Read more.The firm says the drive will set a new standard in TCO, server and storage density.
Read more.The firm says the drive will set a new standard in TCO, server and storage density.
Still don't like the idea of helium filled HDDs
Isn't pure Helium extremely expensive? I wonder how much they actually put into a hard disk.
I'm not convinced that a 1x10^15 unrecoverable error rate is entirely sufficient but in conjunction with redundancy perhaps it's not too bad.
I see what you mean. It would be interesting to know what the long term reliability of these are in terms of how much helium leaks out (if any at all). But alas, they need helium to jam in all of those platters so close together. Unless... you were talking about helium being a limited resource, which is a totally different issue.
These are shingled drives, intended for backup and video storage use not for general file storage.
That was my first thought as well, though have you ever had one of those metallic balloons? They stay inflated for months to the point that you are sick of them bobbing around the house. That is a toy filled with helium at pressure, I doubt that the hard drives have any real pressure in them so the helium will diffuse rather than leak. If the helium isn't at pressure they one balloon full will probably fill a lot of hard drives, and seems a far better use.
Last edited by DanceswithUnix; 10-06-2015 at 07:18 AM.
Yeah I was thinking long term, leak = failure.
I wonder how long the RAID low priority rebuilds would take on that....

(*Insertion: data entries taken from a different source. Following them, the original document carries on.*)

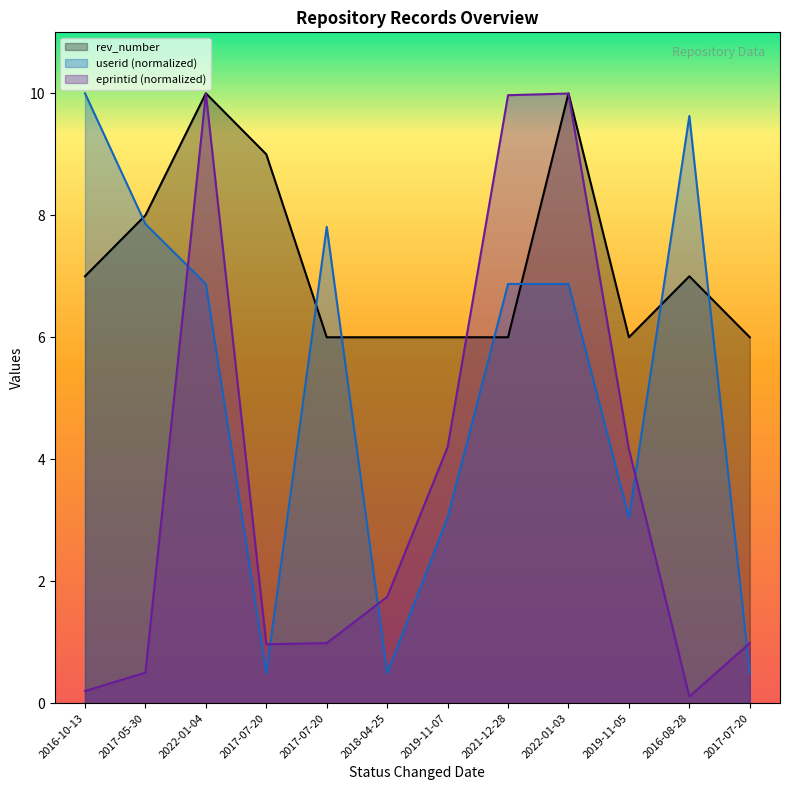

What are all the series names shown in the legend?

rev_number, userid (normalized), eprintid (normalized)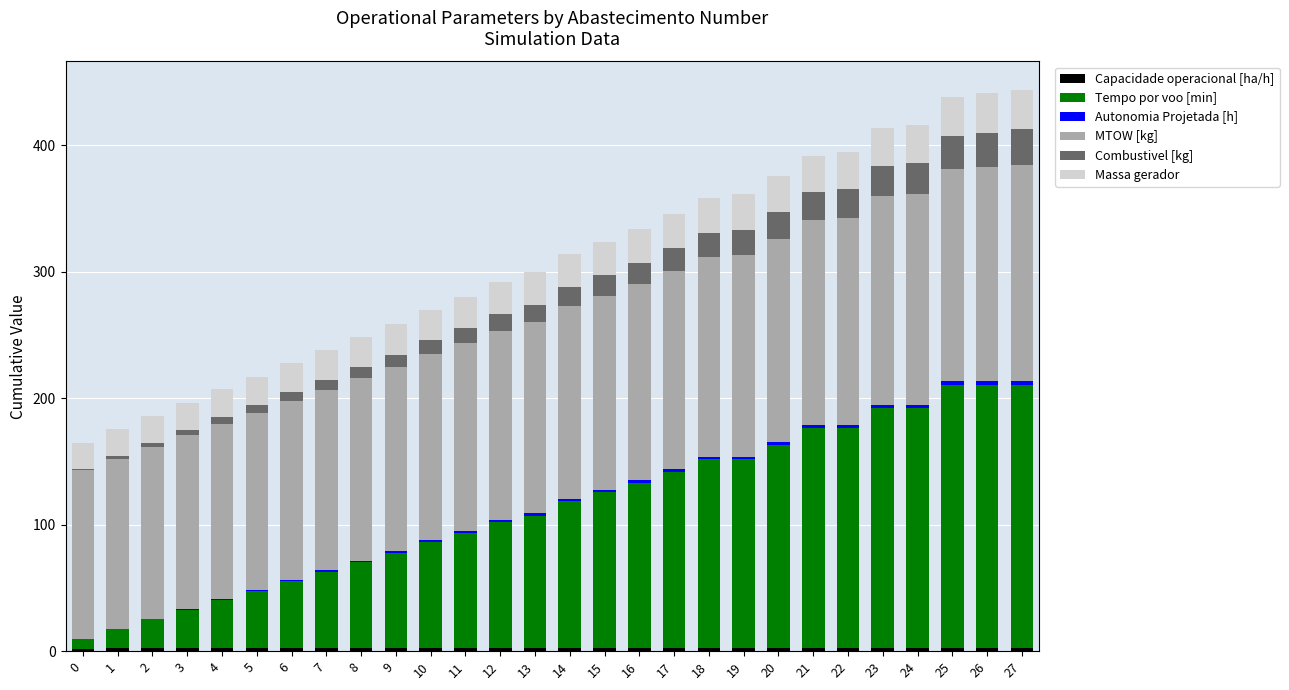

True or false: Tempo por voo [min] has a value of 139.0 at 17.

True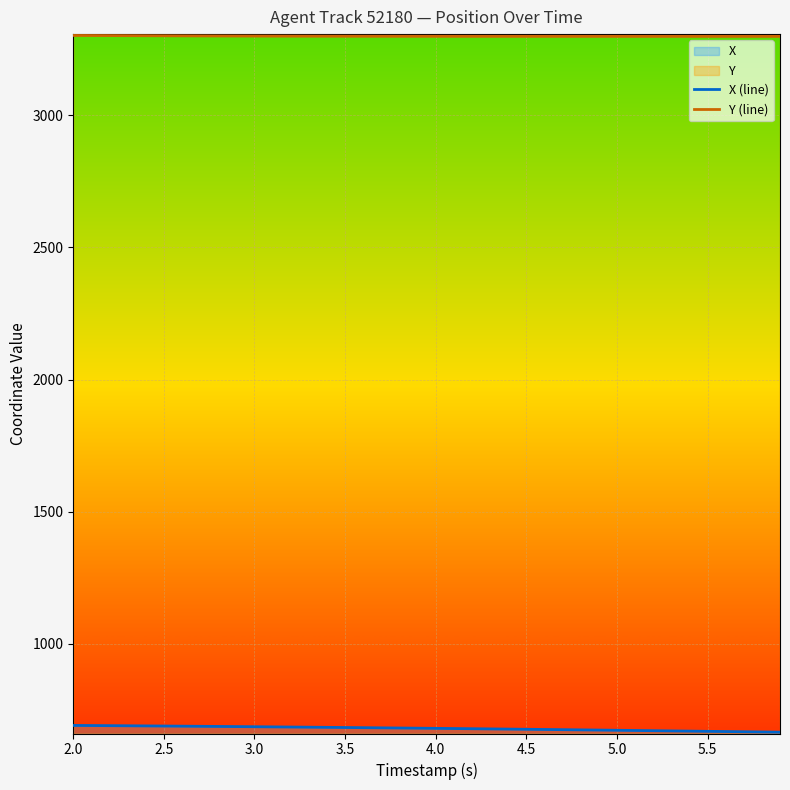

Count the number of categories in the chart.

40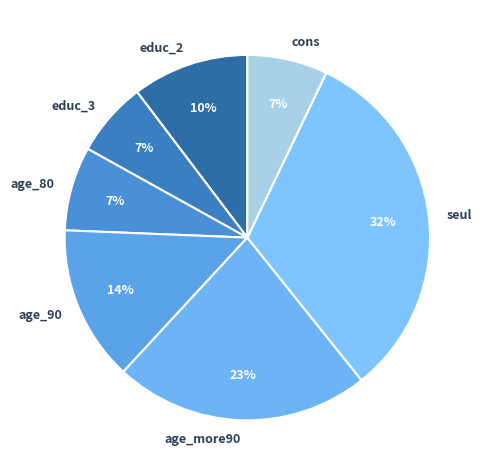

Does any single category account for the majority?

No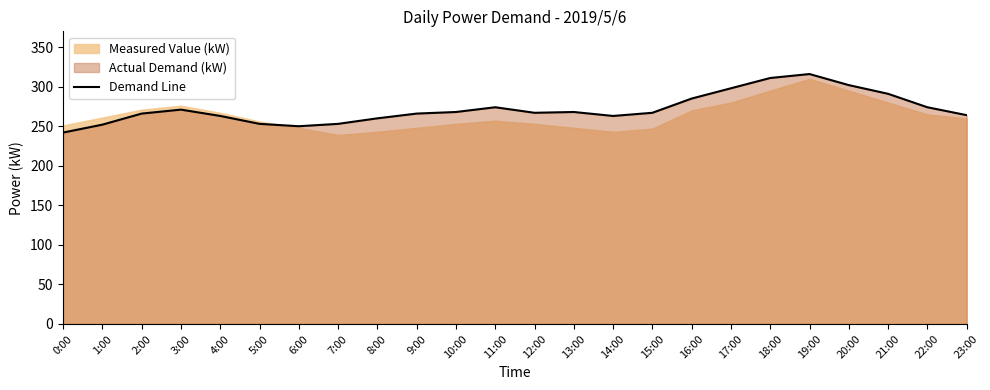

Rank the categories by value from highest to lowest.

19:00, 18:00, 20:00, 17:00, 21:00, 16:00, 11:00, 22:00, 3:00, 10:00, 13:00, 12:00, 15:00, 2:00, 9:00, 23:00, 4:00, 14:00, 8:00, 5:00, 7:00, 1:00, 6:00, 0:00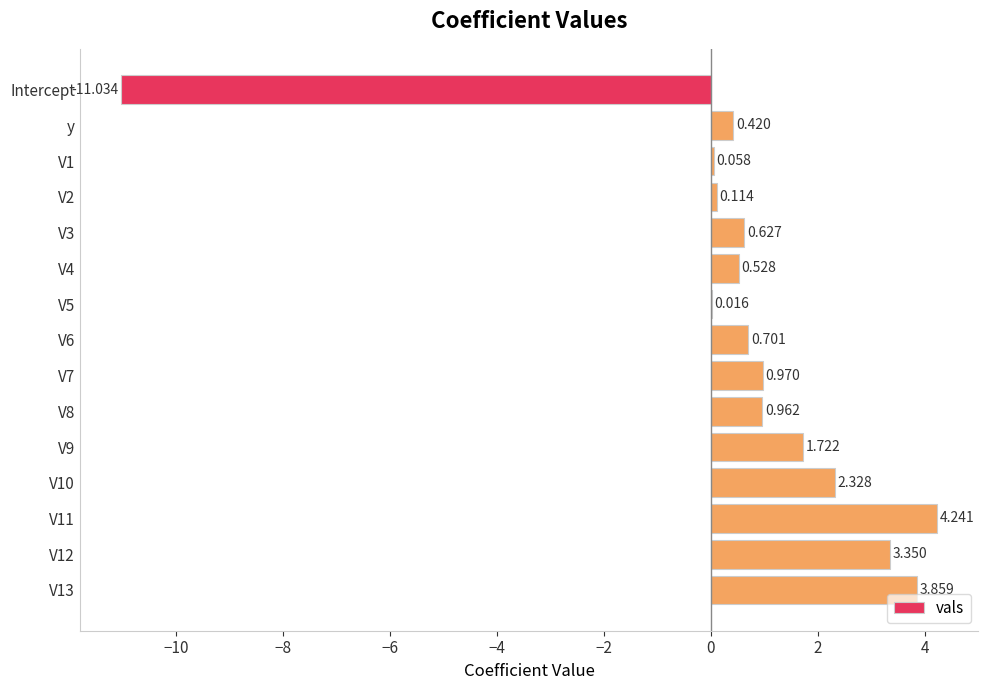

Count the number of categories in the chart.

15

Helium does have some issues, for one it actually will diffuse through solid materials. Seals may be gas tight for air, but with Helium in the mix it would leak through the seal. How long I don't know, but I assume that HGST have done the maths.
Still I can understand why people would be concerned.
The other aspect is that most of the worlds Helium is a by product of US natural gas production and most was diverted to the US Strategic Reserves for us in US space applications, and Cold War nuclear technologies & research. The US Strategic reserve is in the process of being sold off, this isn't the end of production as most resonance imaging requires Helium cooling, and that IIRC is one of the biggest uses of Helium. But as long as those gas fields are in production there shouldn't be a problem with supply, however once they are exhausted and closed then there would be an issue with supply.
Personally interested in and want to use.
I'll take 5. Sign me up as a guinea pig.